▸ **Text for analysis**:

++++++++

Posted in June's Kelowna Real Estate Blog on February 22, 2006

Finance Minister Carole Taylor rejected calls to slice one percentage point off the provincial sales tax in favour of spending more than a quarter of a billion dollars on the B.C. homeowner grant.

She said she was investing $309 million to help "hard-working families and seniors on fixed incomes to address the challenges that come with soaring real estate values."

Asked if she was neglecting renters and the poor, Taylor said last February's budget provided relief for low-income families with measures that included reducing medical premiums and lowering taxes so that B.C. residents with incomes under $15,000 now pay no tax whatsoever and those in the lowest two brackets pay the lowest anywhere in Canada.

In addition, September's budget update increased grants to elderly renters and a series of initiatives in Tuesday's budget to help children will inevitably help families with low incomes.

Improvements to the homeowner's grant include:

- Increasing the basic grant by 22 per cent to $570, the first increase since 1993. For veterans, seniors and disabled people the grant is increased to $845 from $745.

- Raising the threshold to qualify for the full grant by $95,000 to $780,000 in assessed value, saving up to 27,000 homeowners from grant reductions and ensuring that more than 95 per cent of homeowners are eligible for the full grant.

++++++++

▸ **Given information**:
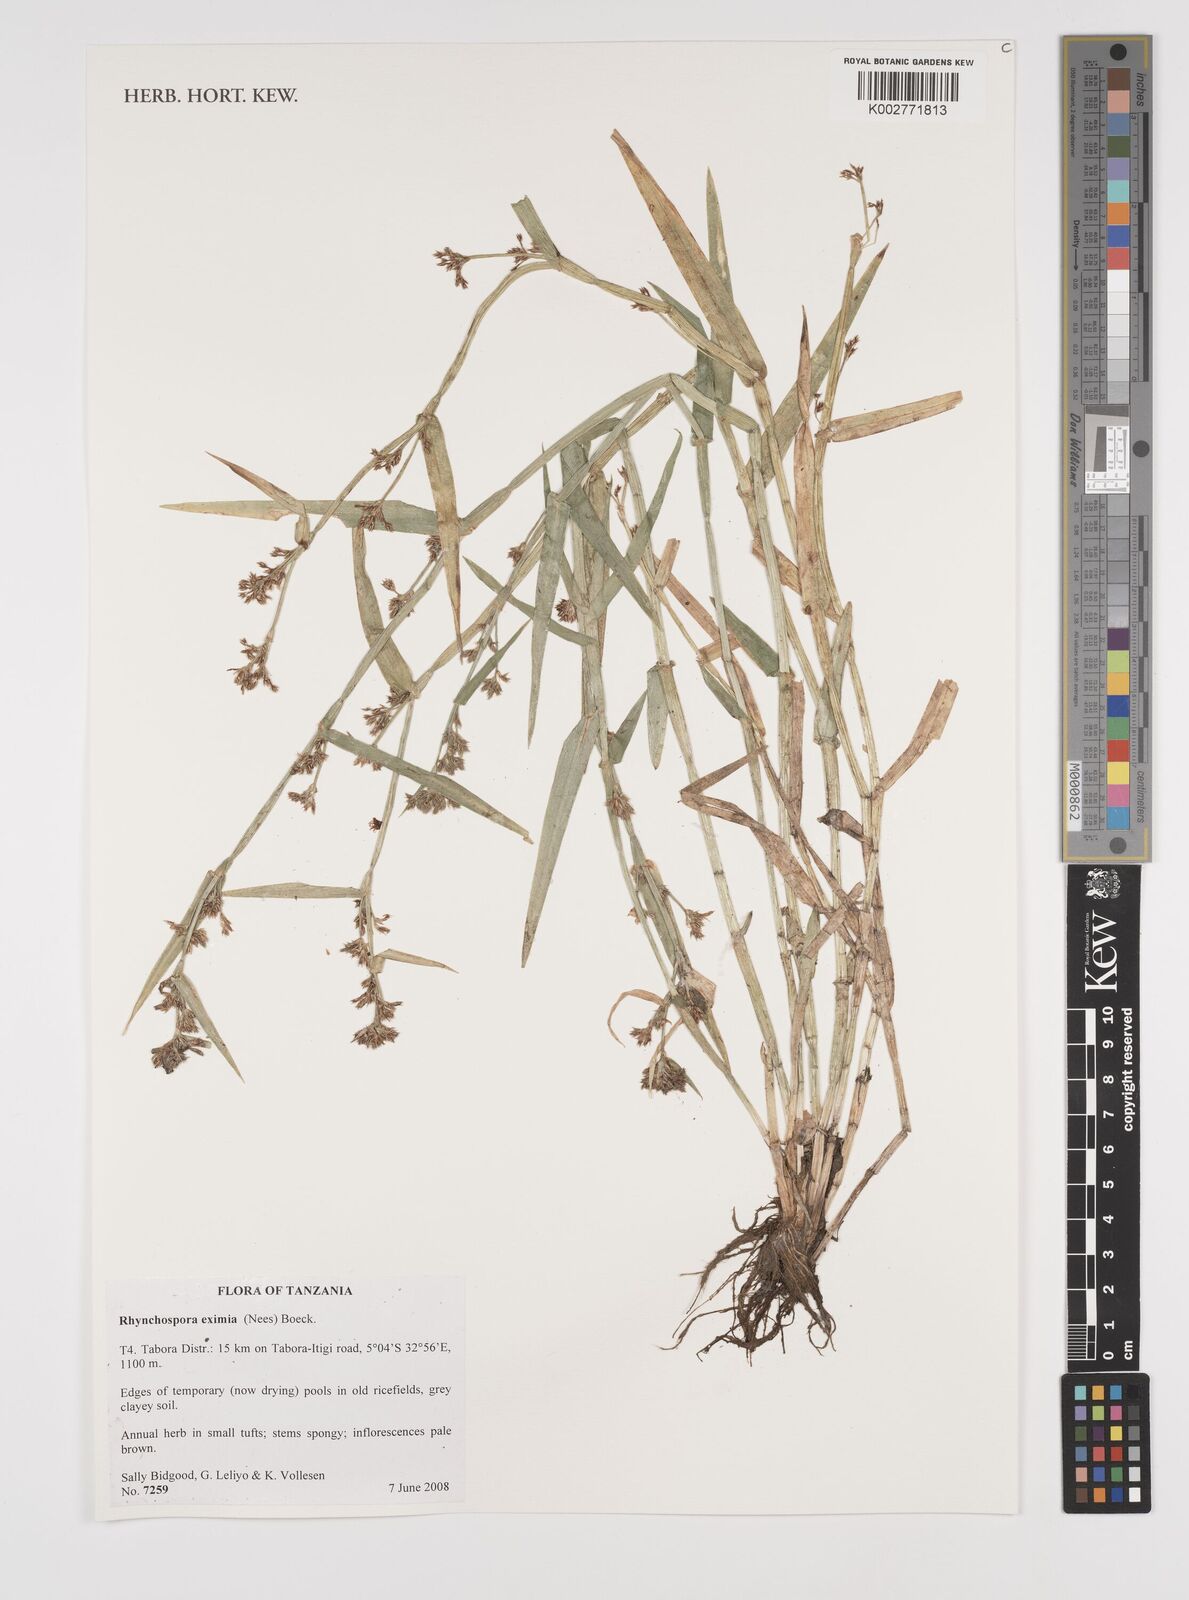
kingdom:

++++++++

▸ **Questions**:
**A.** In the homeowner grant article, rewrite the paragraph beginning "Asked if she was neglecting renters" as a short bulleted list that keeps its main facts.
**B.** Please decide whether each statement agrees with the homeowner grant article, answering yes or no and quoting the words that settle it: (i) The basic homeowner grant rose to $570, its first increase since 1993. (ii) Taylor cut one percentage point from the provincial sales tax. (iii) The threshold for the full grant was raised to $780,000 in assessed value.
**C.** Write what comes next in the article on the B.C. homeowner grant, starting after its last sentence.

▸ **Answers by item number**:
**A.**
- Asked whether she was neglecting renters and the poor, Taylor pointed to last February's budget.
- That budget gave low-income families relief, including lower medical premiums and lower taxes.
- B.C. residents with incomes under $15,000 now pay no tax at all.
- Those in the lowest two brackets pay the lowest taxes anywhere in Canada.

**B.**
(i) Yes: "Increasing the basic grant by 22 per cent to $570, the first increase since 1993."
(ii) No: "Finance Minister Carole Taylor rejected calls to slice one percentage point off the provincial sales tax"
(iii) Yes: "Raising the threshold to qualify for the full grant by $95,000 to $780,000 in assessed value"

**C.**
Taylor also announced a series of tax cuts to encourage economic productivity, including eliminating the seven per cent provincial sales tax on all computer software services, including installation, modification, maintenance and eradication of viruses.

"This will provide an incentive for business as well as individuals to use computer technology and to use it to its fullest potential," she told the legislature.

In a measure she said would help British Columbians purchase diesel pickup trucks and similar vehicles for work, Taylor raised the PST surtax threshold for passenger vehicles from $49,000 to $55,000. PST on passenger vehicles in now levied at seven per cent to $55,000, eight per cent from $55,000 to $56,000, nine per cent at $56,000 to $57,000, and 10 per cent at $57,000 and above.

Taylor has also earmarked $25 million a year for an enhanced dividend tax credit to dovetail with the proposed federal reduction in income taxes on dividends.

Other productivity measures include:

- Expanding authorized uses of coloured gas and diesel fuel to include all motor vehicles not licensed to operate on a highway. Fuel injected with a red dye is subject to a reduced fuel tax of three cents a litre. In addition to farm tractors, road building machines and logging trucks, off-road vehicles now authorized to use coloured fuel include snowmobiles and all-terrain vehicles.

- Extending the B.C. mining flow through share tax credit to the end of 2008 which Taylor said would help maintain momentum in mining and mineral exploration.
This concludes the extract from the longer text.